Segfault when using llvm-3.6 and OpenGL at the same time on Linux (with mesa, which uses llvm-3.4)

Hello there,

tl;dr:
Is it a known behaviour that using llvm-3.4 and llvm-3.6 at the same time in the same process (while llvm-3.6 is used from a linked shared library and llvm-3.4 is dlopen’ed - with a strange detail: Especially if -rdynamic is used when linking the program).

If so, is there a workaround?
If not, can it be fixed in llvm-3.6?

Long story:
I am writing a program that creates binaries using llvm-3.6 and has a Qt frontend.
I noticed that, when running it on Ubuntu Linux (reproduced on 32 and 64 bit), the program crashes when Qt initializes. The stack trace reveals that it happens when initializing OpenGL, inside the dynamic library initalization of the driver:

I reproduced this with Ubuntu Linux 14.04 32 bit and 64 bit in VirtualBox (video driver “vboxvideo”) and VMware Player (using some VMware video driver, I guess) and on my bare machine with a NVIDIA mobile graphics card (GeForce GTX 780M) using the nouveau driver. However, as I suspected, when installing the proprietary NVIDIA driver, the segfault does not happen - my guess is because it does not use the parts of mesa that uses llvm-3.4.

Here is the stack trace:

Program received signal SIGSEGV, Segmentation fault.
- - - -
DIRECTIVE A
List every setup in which the segfault post reports reproducing the crash.
DIRECTIVE B
Duplicate the part of the segfault post starting with "If so, is there" and going on through "that uses llvm-3.4.".
You won't need the material that comes after the segfault post.

Saved data entries
- - - -
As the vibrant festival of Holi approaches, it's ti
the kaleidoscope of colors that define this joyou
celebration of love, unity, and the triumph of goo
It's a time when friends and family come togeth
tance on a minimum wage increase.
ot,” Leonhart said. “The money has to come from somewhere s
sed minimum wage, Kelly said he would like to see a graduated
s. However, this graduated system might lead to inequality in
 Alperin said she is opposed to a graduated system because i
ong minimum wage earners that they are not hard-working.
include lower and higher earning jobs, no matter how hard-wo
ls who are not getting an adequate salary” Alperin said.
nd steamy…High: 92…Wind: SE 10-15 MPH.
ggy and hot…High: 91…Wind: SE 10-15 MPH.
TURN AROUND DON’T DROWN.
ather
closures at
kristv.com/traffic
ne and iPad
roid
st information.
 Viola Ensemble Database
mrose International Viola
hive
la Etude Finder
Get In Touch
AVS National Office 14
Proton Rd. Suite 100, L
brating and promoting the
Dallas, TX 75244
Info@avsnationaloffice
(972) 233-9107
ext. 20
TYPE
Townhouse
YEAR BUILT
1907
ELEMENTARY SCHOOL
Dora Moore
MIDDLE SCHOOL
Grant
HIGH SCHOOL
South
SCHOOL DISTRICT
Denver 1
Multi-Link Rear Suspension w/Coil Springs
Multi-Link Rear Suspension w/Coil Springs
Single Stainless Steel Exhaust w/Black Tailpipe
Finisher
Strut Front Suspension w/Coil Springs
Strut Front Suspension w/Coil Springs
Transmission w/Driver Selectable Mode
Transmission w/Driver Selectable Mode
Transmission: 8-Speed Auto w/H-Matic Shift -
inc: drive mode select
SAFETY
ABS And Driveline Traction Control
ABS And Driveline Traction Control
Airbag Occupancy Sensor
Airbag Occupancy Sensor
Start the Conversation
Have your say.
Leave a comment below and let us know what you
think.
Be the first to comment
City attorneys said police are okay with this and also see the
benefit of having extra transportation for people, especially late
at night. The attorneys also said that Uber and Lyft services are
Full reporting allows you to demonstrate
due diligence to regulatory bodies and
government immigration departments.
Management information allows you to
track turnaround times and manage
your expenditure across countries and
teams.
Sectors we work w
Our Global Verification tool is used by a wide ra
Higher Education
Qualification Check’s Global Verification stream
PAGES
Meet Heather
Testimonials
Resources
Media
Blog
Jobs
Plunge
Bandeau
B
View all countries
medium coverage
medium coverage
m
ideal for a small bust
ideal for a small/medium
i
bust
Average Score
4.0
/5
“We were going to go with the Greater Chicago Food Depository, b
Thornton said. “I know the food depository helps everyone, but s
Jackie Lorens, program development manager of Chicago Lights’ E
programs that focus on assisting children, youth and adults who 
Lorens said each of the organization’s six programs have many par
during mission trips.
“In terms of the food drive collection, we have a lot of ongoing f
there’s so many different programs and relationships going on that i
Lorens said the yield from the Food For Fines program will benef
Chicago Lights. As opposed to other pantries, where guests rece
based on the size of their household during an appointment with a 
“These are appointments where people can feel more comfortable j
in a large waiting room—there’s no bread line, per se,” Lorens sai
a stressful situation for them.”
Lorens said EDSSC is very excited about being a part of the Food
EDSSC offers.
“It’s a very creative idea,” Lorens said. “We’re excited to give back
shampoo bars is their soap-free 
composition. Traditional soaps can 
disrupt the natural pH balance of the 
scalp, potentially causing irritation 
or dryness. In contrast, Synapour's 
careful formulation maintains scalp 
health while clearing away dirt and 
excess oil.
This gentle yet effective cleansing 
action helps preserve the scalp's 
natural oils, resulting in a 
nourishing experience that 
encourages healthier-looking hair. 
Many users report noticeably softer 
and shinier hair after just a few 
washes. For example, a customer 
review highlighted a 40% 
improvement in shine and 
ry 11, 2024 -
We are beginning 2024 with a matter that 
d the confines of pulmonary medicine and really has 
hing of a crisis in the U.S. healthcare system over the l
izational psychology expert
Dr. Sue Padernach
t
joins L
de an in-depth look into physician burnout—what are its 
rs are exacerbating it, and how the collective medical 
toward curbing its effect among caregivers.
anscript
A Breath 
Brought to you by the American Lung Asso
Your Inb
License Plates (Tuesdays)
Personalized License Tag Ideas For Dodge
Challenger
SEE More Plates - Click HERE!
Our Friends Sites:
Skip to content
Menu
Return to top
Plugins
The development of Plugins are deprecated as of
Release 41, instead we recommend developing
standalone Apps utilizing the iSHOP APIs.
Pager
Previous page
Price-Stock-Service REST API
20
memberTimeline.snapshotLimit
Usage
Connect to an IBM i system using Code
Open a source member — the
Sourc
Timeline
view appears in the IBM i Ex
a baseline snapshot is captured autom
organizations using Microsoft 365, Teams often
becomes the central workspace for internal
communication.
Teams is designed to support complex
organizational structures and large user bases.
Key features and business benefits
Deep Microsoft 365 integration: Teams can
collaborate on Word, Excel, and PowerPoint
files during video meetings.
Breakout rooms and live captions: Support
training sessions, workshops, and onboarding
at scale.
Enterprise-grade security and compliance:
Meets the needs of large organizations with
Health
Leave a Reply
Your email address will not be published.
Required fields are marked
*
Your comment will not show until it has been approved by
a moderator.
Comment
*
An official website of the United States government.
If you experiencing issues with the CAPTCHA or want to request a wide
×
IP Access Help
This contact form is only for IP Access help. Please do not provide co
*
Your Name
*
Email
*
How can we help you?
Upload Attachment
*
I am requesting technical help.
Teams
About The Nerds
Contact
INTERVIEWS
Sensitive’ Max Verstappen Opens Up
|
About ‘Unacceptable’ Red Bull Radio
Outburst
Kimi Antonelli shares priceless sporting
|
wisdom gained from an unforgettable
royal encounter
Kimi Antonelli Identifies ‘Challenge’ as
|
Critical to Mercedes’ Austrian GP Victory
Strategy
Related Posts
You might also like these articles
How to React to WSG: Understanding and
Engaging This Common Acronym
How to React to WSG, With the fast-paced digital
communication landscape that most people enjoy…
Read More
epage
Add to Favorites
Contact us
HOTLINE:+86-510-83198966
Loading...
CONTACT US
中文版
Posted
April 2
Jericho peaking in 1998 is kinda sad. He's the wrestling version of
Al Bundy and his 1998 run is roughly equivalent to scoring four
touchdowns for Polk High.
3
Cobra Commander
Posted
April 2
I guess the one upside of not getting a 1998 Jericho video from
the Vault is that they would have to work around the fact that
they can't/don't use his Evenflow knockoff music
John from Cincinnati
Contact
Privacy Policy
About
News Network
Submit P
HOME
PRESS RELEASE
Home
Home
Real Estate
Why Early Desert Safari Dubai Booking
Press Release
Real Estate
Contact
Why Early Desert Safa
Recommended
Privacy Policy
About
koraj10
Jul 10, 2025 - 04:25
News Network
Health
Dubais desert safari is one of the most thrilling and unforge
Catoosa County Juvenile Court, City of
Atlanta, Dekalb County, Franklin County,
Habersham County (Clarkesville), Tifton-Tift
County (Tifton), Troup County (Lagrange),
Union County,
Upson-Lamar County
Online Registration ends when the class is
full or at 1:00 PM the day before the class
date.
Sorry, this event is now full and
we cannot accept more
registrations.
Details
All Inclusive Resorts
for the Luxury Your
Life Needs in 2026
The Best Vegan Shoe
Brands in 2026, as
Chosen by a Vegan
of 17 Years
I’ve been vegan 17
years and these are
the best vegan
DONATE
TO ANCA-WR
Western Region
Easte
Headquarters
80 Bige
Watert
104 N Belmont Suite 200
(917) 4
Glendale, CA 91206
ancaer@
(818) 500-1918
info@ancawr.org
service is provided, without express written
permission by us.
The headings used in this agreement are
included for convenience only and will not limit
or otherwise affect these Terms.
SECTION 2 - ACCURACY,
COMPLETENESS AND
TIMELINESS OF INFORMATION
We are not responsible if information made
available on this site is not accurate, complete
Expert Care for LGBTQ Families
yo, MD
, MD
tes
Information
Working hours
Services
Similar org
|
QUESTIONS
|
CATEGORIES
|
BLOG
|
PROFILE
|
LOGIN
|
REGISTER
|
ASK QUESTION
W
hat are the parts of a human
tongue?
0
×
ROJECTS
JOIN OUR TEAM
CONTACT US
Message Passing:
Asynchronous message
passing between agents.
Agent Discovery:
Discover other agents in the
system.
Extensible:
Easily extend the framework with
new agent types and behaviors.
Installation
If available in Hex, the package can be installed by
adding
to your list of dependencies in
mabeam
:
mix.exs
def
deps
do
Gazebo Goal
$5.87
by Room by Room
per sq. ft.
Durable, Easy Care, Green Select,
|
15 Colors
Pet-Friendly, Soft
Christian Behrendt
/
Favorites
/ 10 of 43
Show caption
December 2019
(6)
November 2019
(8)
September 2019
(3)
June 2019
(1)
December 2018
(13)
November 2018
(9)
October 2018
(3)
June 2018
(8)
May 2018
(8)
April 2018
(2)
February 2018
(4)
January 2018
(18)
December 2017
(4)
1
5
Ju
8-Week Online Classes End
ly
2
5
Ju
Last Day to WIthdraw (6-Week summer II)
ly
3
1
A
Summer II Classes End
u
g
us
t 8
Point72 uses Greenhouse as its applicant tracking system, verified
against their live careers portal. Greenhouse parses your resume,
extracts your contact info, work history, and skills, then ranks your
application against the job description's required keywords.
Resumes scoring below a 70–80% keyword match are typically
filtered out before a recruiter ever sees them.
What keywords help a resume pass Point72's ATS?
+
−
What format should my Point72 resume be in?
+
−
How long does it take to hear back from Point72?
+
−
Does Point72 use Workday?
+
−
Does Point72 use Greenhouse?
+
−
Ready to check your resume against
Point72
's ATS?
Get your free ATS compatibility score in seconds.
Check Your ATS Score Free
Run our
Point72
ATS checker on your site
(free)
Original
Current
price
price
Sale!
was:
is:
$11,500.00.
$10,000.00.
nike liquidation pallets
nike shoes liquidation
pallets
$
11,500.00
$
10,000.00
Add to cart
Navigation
- - - -
EXPECTED OUTPUT A
- Ubuntu Linux 14.04, 32 bit and 64 bit, in VirtualBox with the "vboxvideo" video driver
- Ubuntu Linux 14.04, 32 bit and 64 bit, in VMware Player with some VMware video driver
- A bare machine with an NVIDIA mobile graphics card (GeForce GTX 780M) using the nouveau driver

EXPECTED OUTPUT B
If so, is there a workaround?
If not, can it be fixed in llvm-3.6?

Long story:
I am writing a program that creates binaries using llvm-3.6 and has a Qt frontend.
I noticed that, when running it on Ubuntu Linux (reproduced on 32 and 64 bit), the program crashes when Qt initializes. The stack trace reveals that it happens when initializing OpenGL, inside the dynamic library initalization of the driver:

I reproduced this with Ubuntu Linux 14.04 32 bit and 64 bit in VirtualBox (video driver “vboxvideo”) and VMware Player (using some VMware video driver, I guess) and on my bare machine with a NVIDIA mobile graphics card (GeForce GTX 780M) using the nouveau driver. However, as I suspected, when installing the proprietary NVIDIA driver, the segfault does not happen - my guess is because it does not use the parts of mesa that uses llvm-3.4.